# ITEMS start

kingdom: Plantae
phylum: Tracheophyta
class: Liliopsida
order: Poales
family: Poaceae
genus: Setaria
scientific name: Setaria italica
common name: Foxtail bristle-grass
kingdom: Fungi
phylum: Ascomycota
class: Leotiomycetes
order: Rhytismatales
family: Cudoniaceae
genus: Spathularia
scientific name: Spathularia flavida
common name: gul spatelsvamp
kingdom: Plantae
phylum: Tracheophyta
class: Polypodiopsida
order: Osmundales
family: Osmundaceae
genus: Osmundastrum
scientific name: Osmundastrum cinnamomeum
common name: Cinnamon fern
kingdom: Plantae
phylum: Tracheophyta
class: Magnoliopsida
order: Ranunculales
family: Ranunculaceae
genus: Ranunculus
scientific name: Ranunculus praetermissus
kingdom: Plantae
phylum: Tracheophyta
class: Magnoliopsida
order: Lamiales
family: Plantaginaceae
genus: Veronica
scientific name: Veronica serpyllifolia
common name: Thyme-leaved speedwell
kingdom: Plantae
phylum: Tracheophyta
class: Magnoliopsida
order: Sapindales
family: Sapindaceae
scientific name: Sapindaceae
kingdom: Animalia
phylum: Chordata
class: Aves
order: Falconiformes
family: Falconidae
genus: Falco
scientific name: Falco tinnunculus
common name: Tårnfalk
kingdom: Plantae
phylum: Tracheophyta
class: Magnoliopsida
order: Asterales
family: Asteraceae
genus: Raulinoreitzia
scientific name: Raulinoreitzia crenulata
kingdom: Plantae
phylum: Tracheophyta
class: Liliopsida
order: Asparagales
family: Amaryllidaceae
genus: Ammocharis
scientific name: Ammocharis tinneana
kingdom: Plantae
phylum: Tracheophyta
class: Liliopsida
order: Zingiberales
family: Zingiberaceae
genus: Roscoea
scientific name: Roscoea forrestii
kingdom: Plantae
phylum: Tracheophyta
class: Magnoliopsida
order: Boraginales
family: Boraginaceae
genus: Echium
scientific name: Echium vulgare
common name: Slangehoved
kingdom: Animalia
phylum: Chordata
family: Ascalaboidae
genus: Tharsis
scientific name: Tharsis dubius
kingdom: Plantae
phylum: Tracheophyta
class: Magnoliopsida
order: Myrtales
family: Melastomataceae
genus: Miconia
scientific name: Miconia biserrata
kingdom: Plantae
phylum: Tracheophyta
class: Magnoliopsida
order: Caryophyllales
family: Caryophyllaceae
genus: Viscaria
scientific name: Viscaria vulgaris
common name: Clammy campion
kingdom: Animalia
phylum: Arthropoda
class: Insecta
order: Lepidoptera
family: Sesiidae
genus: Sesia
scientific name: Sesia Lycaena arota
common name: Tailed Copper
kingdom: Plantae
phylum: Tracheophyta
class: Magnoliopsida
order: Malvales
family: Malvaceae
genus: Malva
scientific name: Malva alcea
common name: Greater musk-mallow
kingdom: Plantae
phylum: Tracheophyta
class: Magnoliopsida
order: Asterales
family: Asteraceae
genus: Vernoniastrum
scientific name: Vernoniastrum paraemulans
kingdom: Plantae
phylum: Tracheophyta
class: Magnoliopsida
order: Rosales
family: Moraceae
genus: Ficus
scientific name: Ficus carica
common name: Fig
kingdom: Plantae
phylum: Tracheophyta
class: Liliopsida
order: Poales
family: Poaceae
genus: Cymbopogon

# ITEMS end

**WHAT TO DO**.
Update the entries by changing every "common name" to "vernacular name", keeping everything else the same.

**THE RESPONSE**.
kingdom: Plantae
phylum: Tracheophyta
class: Liliopsida
order: Poales
family: Poaceae
genus: Setaria
scientific name: Setaria italica
vernacular name: Foxtail bristle-grass
kingdom: Fungi
phylum: Ascomycota
class: Leotiomycetes
order: Rhytismatales
family: Cudoniaceae
genus: Spathularia
scientific name: Spathularia flavida
vernacular name: gul spatelsvamp
kingdom: Plantae
phylum: Tracheophyta
class: Polypodiopsida
order: Osmundales
family: Osmundaceae
genus: Osmundastrum
scientific name: Osmundastrum cinnamomeum
vernacular name: Cinnamon fern
kingdom: Plantae
phylum: Tracheophyta
class: Magnoliopsida
order: Ranunculales
family: Ranunculaceae
genus: Ranunculus
scientific name: Ranunculus praetermissus
kingdom: Plantae
phylum: Tracheophyta
class: Magnoliopsida
order: Lamiales
family: Plantaginaceae
genus: Veronica
scientific name: Veronica serpyllifolia
vernacular name: Thyme-leaved speedwell
kingdom: Plantae
phylum: Tracheophyta
class: Magnoliopsida
order: Sapindales
family: Sapindaceae
scientific name: Sapindaceae
kingdom: Animalia
phylum: Chordata
class: Aves
order: Falconiformes
family: Falconidae
genus: Falco
scientific name: Falco tinnunculus
vernacular name: Tårnfalk
kingdom: Plantae
phylum: Tracheophyta
class: Magnoliopsida
order: Asterales
family: Asteraceae
genus: Raulinoreitzia
scientific name: Raulinoreitzia crenulata
kingdom: Plantae
phylum: Tracheophyta
class: Liliopsida
order: Asparagales
family: Amaryllidaceae
genus: Ammocharis
scientific name: Ammocharis tinneana
kingdom: Plantae
phylum: Tracheophyta
class: Liliopsida
order: Zingiberales
family: Zingiberaceae
genus: Roscoea
scientific name: Roscoea forrestii
kingdom: Plantae
phylum: Tracheophyta
class: Magnoliopsida
order: Boraginales
family: Boraginaceae
genus: Echium
scientific name: Echium vulgare
vernacular name: Slangehoved
kingdom: Animalia
phylum: Chordata
family: Ascalaboidae
genus: Tharsis
scientific name: Tharsis dubius
kingdom: Plantae
phylum: Tracheophyta
class: Magnoliopsida
order: Myrtales
family: Melastomataceae
genus: Miconia
scientific name: Miconia biserrata
kingdom: Plantae
phylum: Tracheophyta
class: Magnoliopsida
order: Caryophyllales
family: Caryophyllaceae
genus: Viscaria
scientific name: Viscaria vulgaris
vernacular name: Clammy campion
kingdom: Animalia
phylum: Arthropoda
class: Insecta
order: Lepidoptera
family: Sesiidae
genus: Sesia
scientific name: Sesia Lycaena arota
vernacular name: Tailed Copper
kingdom: Plantae
phylum: Tracheophyta
class: Magnoliopsida
order: Malvales
family: Malvaceae
genus: Malva
scientific name: Malva alcea
vernacular name: Greater musk-mallow
kingdom: Plantae
phylum: Tracheophyta
class: Magnoliopsida
order: Asterales
family: Asteraceae
genus: Vernoniastrum
scientific name: Vernoniastrum paraemulans
kingdom: Plantae
phylum: Tracheophyta
class: Magnoliopsida
order: Rosales
family: Moraceae
genus: Ficus
scientific name: Ficus carica
vernacular name: Fig
kingdom: Plantae
phylum: Tracheophyta
class: Liliopsida
order: Poales
family: Poaceae
genus: Cymbopogon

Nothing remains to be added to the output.